The problem:
Without the images, reproduce each line of the material exactly.

Data shown:
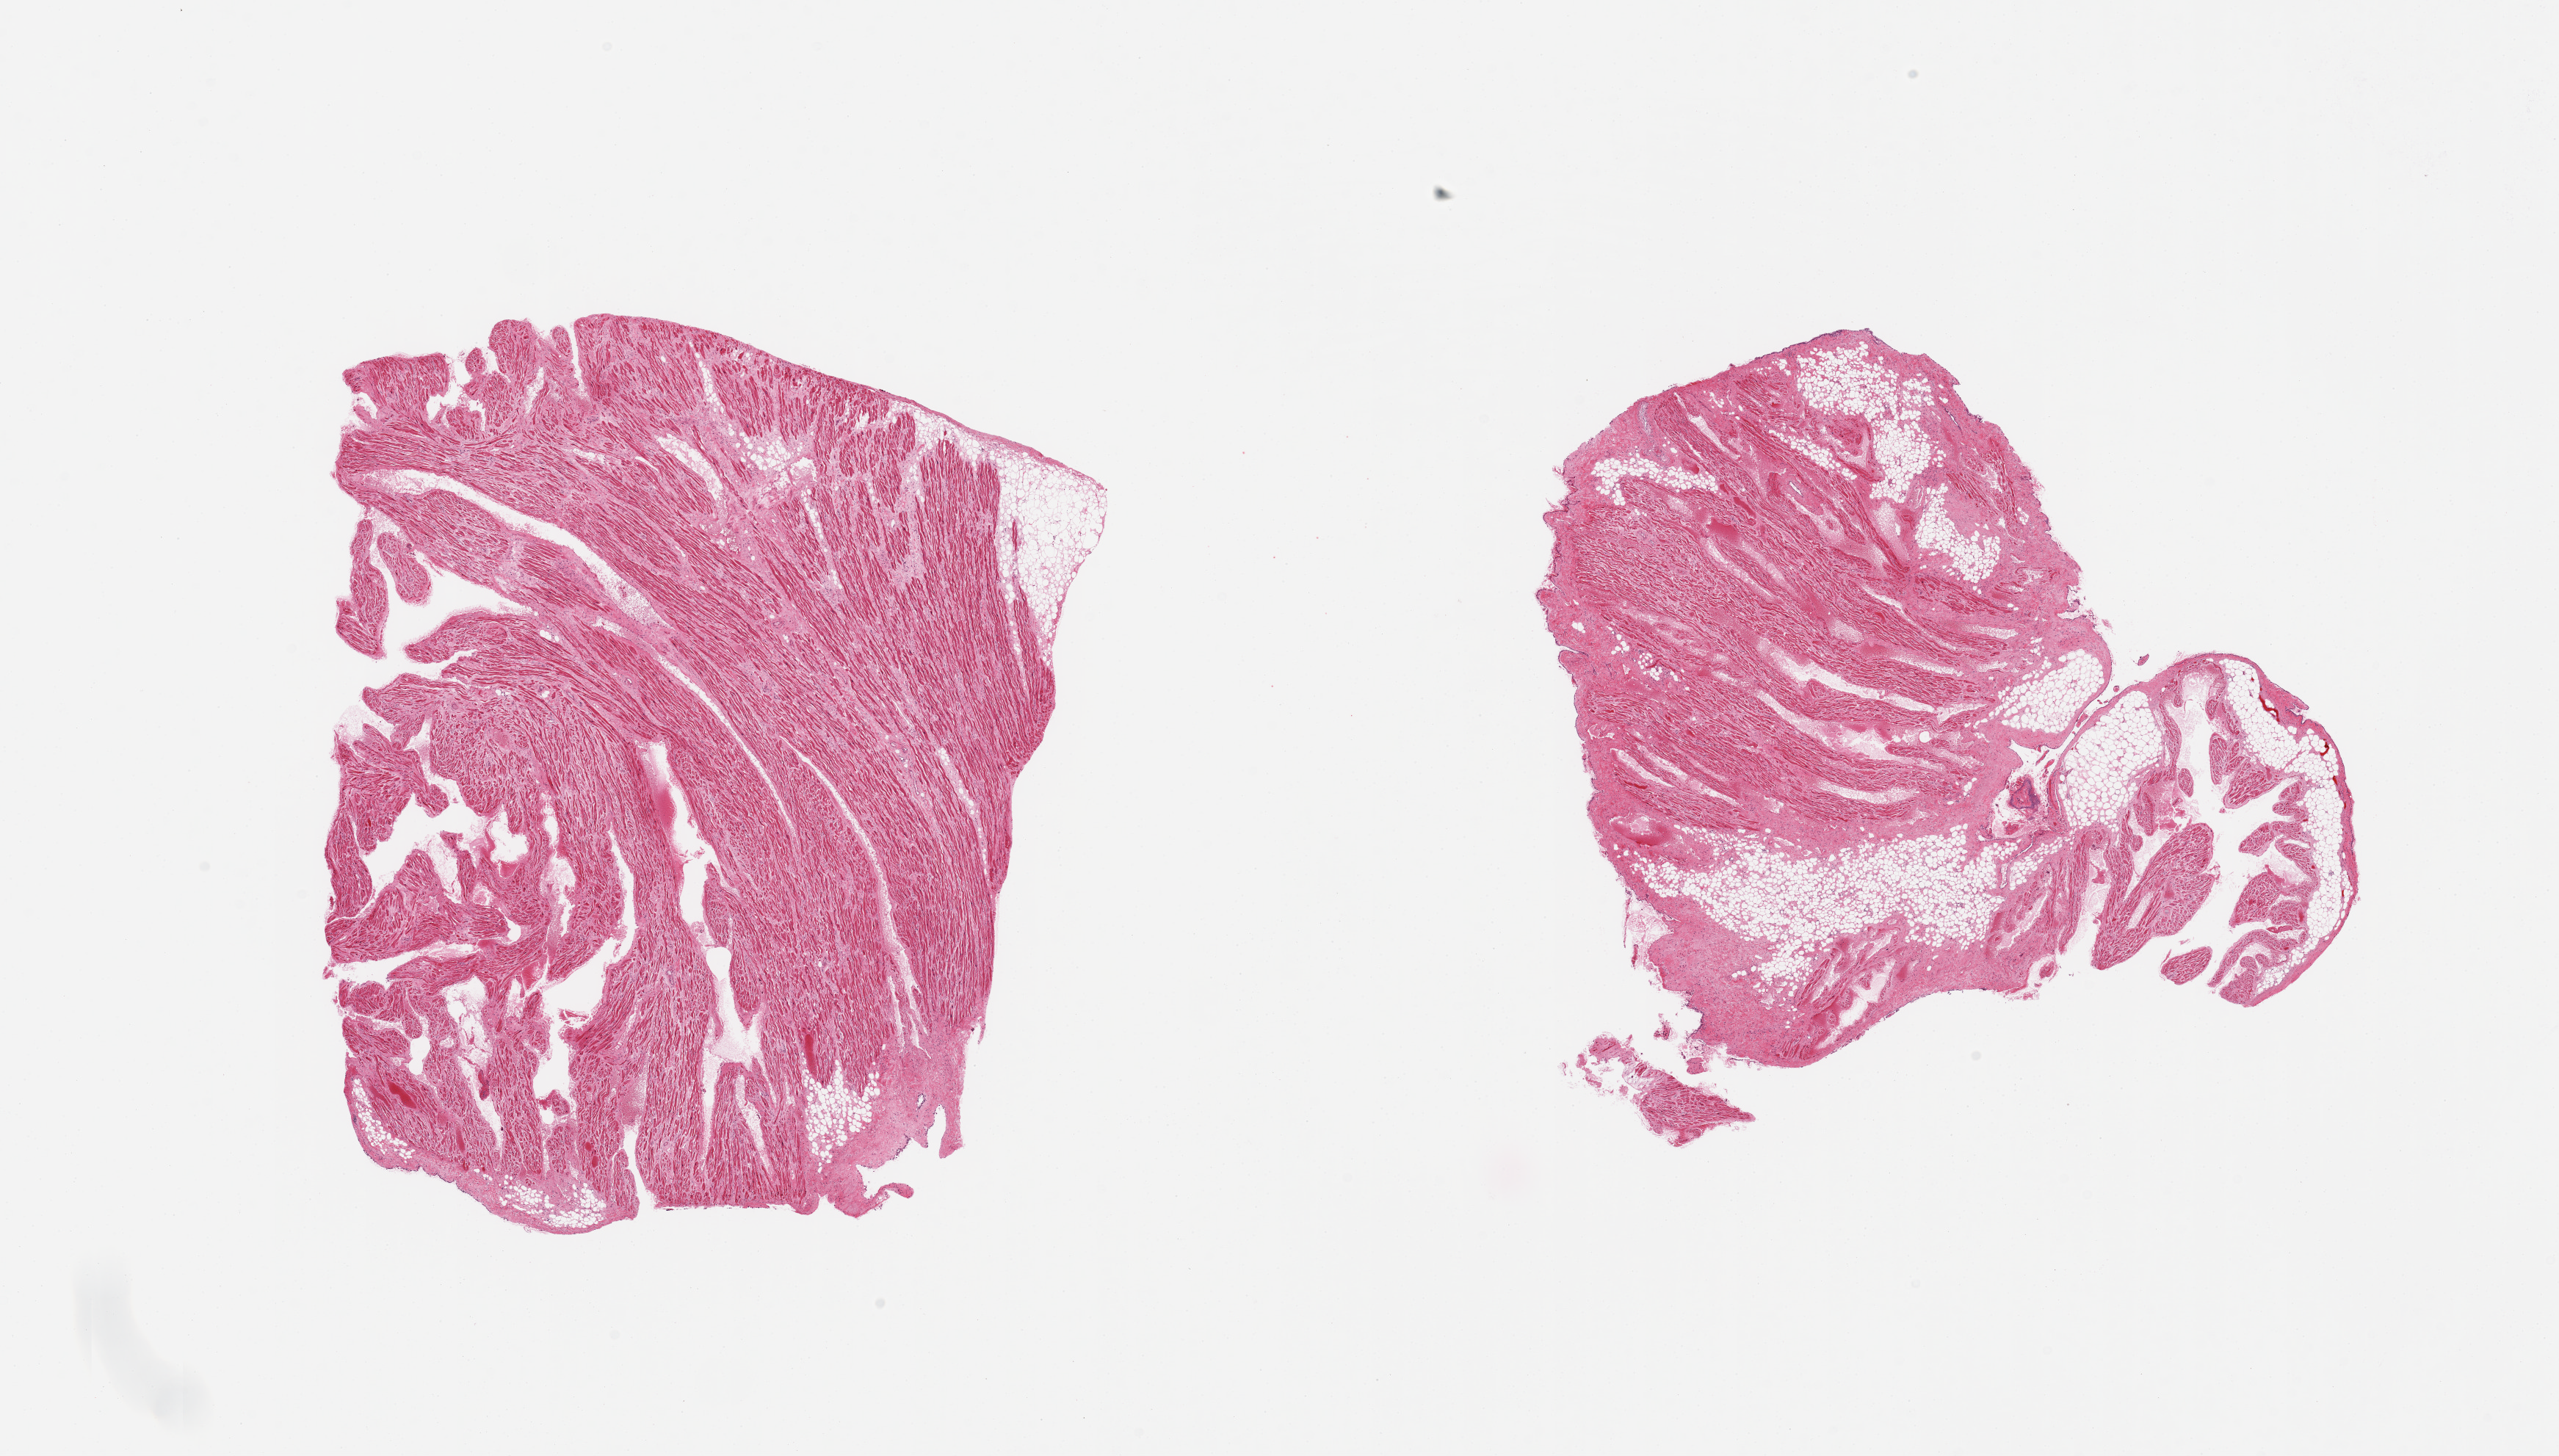
Whole-slide image, H&E stain, brightfield — whole scanned area (about 27.6 x 15.7 mm, acquisition: 20x scan) shown as a low-resolution overview; PAXgene-fixed paraffin-embedded (PFPE) section; sampled site (target tissue): auricular appendage; tissue donor sample. Male donor.
Pathologist's review note for this sample: 2 pieces, interstitial fibrosis, one piece is up to ~40% fat/fibrosis.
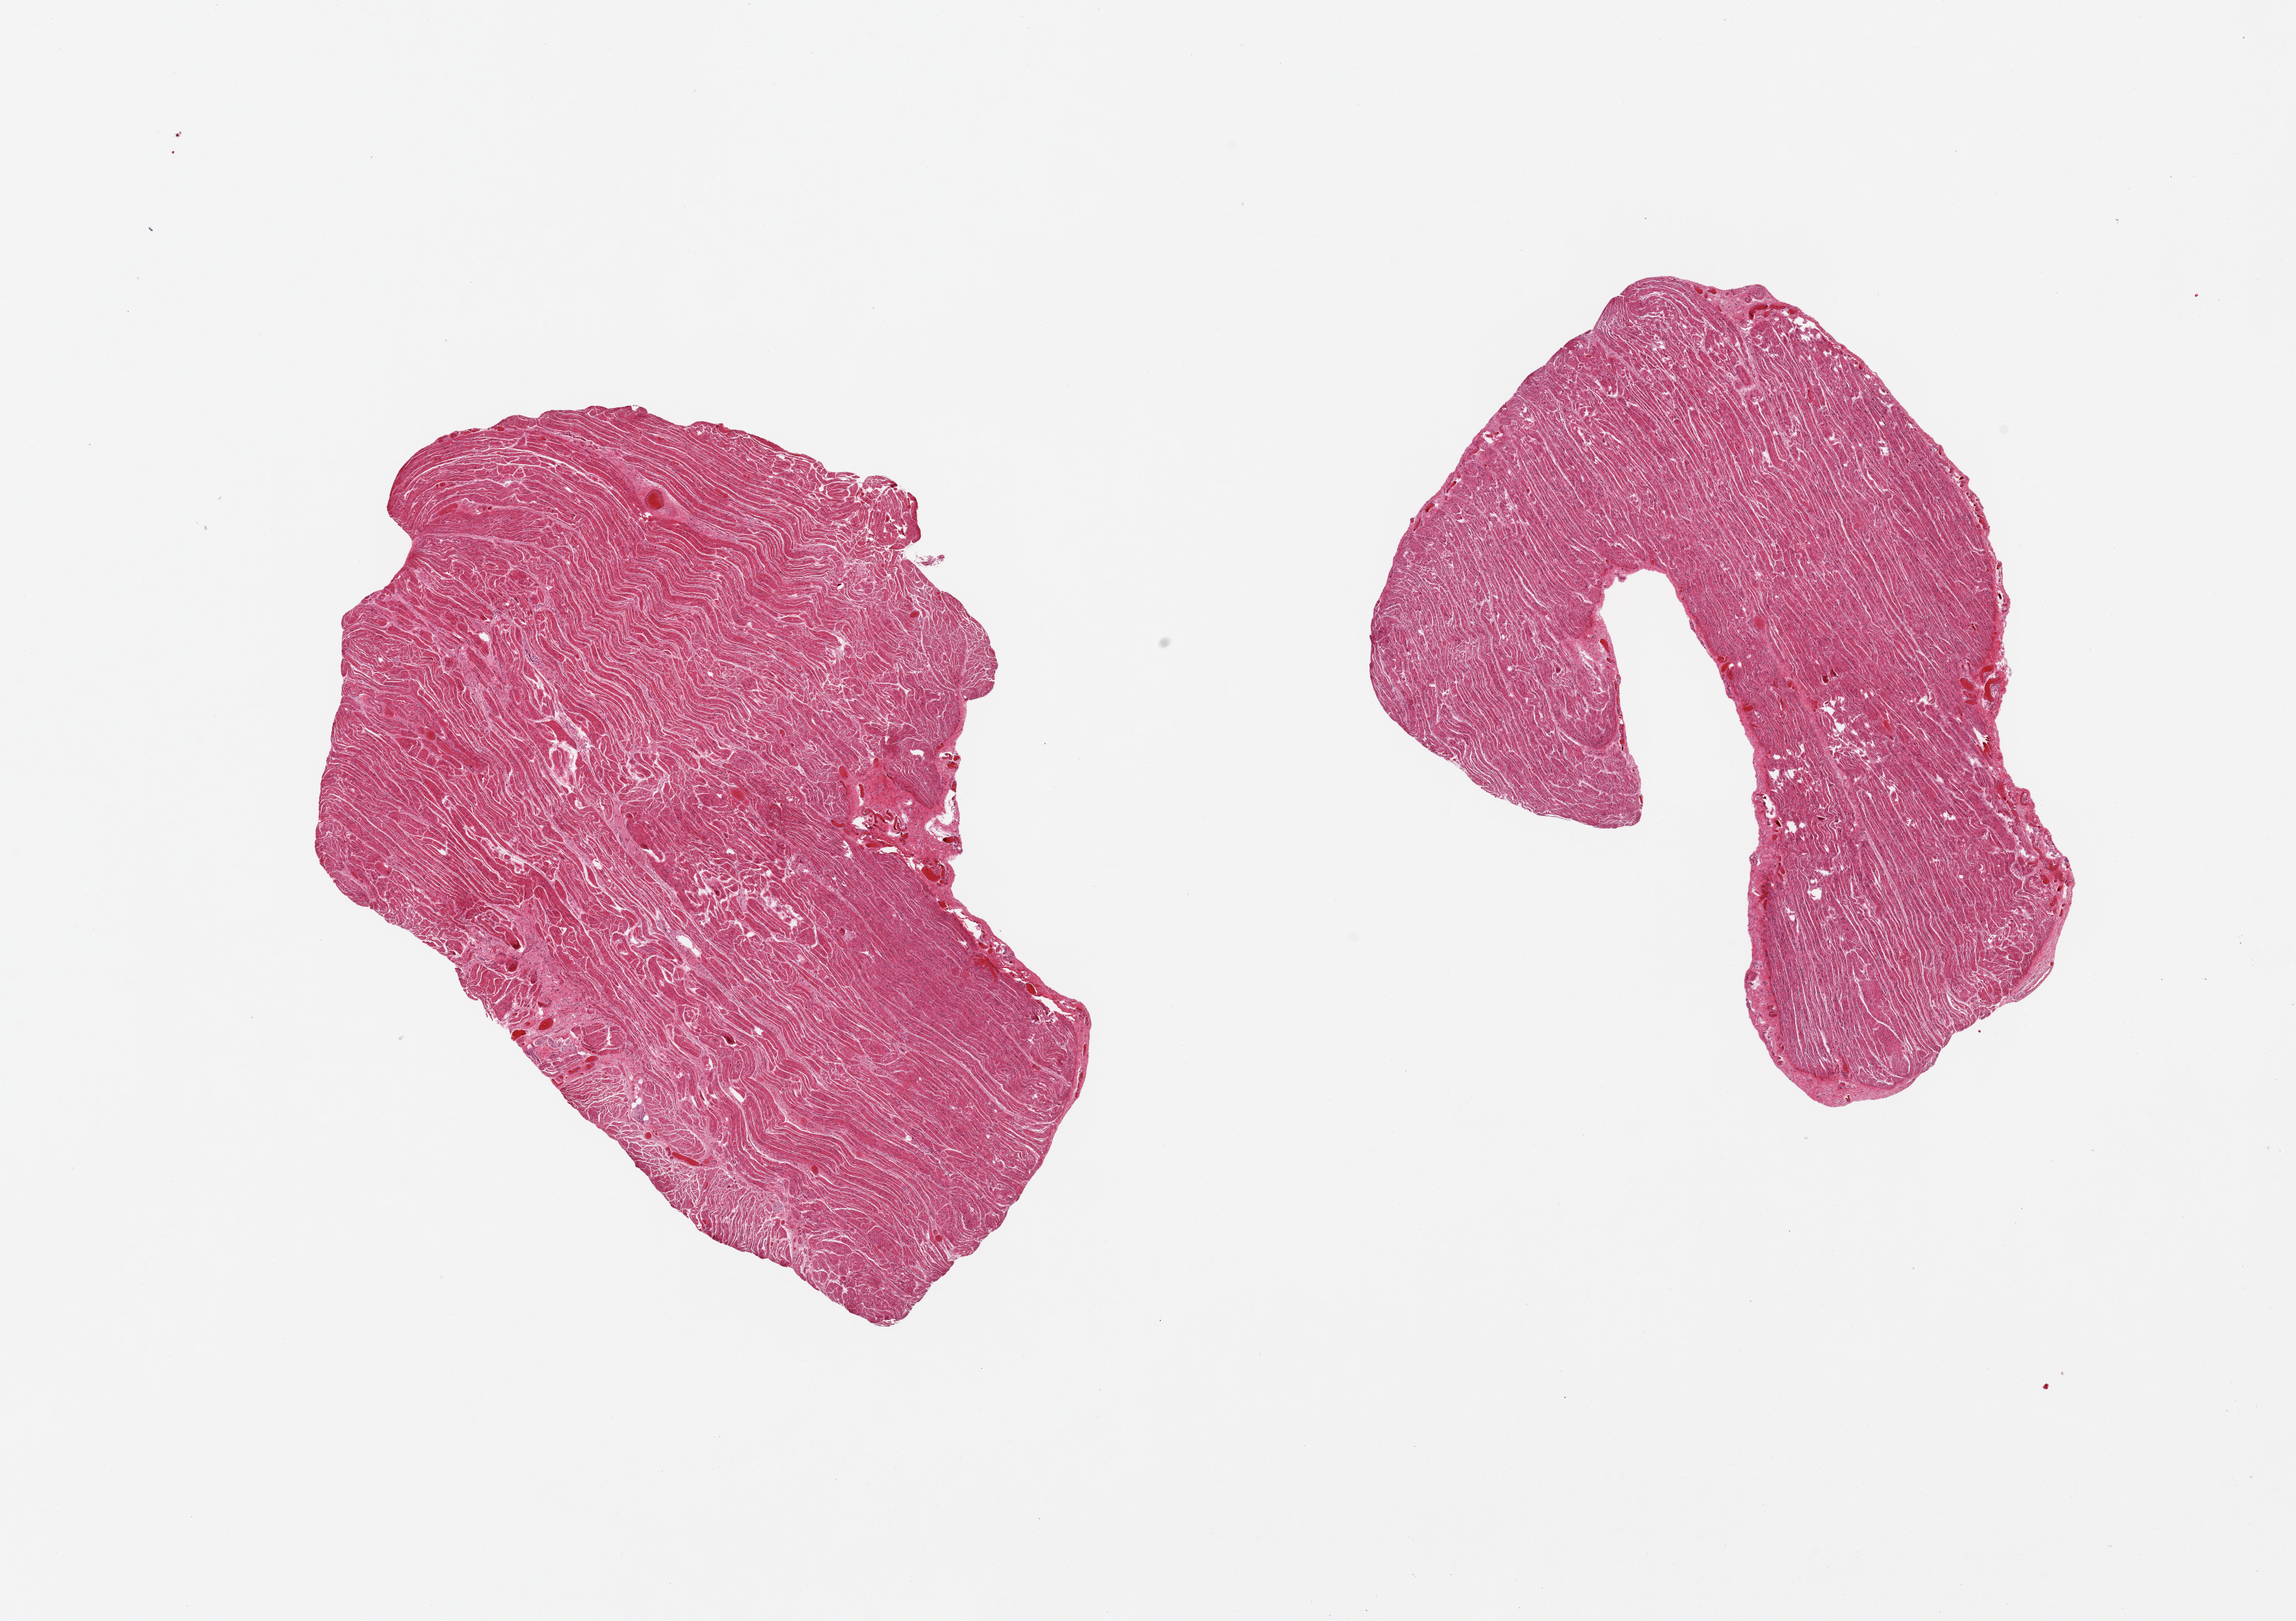
Whole-slide image, H&E stain, shown as a low-resolution overview of the whole scanned area (about 24.6 x 17.4 mm), PAXgene-fixed paraffin-embedded (PFPE) section, section of gastroesophageal junction (target tissue), tissue donor sample. Donor sex: female.
• reviewer comment on this tissue sample: 2 pieces, all muscularis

Output:
Whole-slide image, H&E stain, brightfield — whole scanned area (about 27.6 x 15.7 mm, acquisition: 20x scan) shown as a low-resolution overview; PAXgene-fixed paraffin-embedded (PFPE) section; sampled site (target tissue): auricular appendage; tissue donor sample. Male donor.
Pathologist's review note for this sample: 2 pieces, interstitial fibrosis, one piece is up to ~40% fat/fibrosis.
Whole-slide image, H&E stain, shown as a low-resolution overview of the whole scanned area (about 24.6 x 17.4 mm), PAXgene-fixed paraffin-embedded (PFPE) section, section of gastroesophageal junction (target tissue), tissue donor sample. Donor sex: female.
• reviewer comment on this tissue sample: 2 pieces, all muscularis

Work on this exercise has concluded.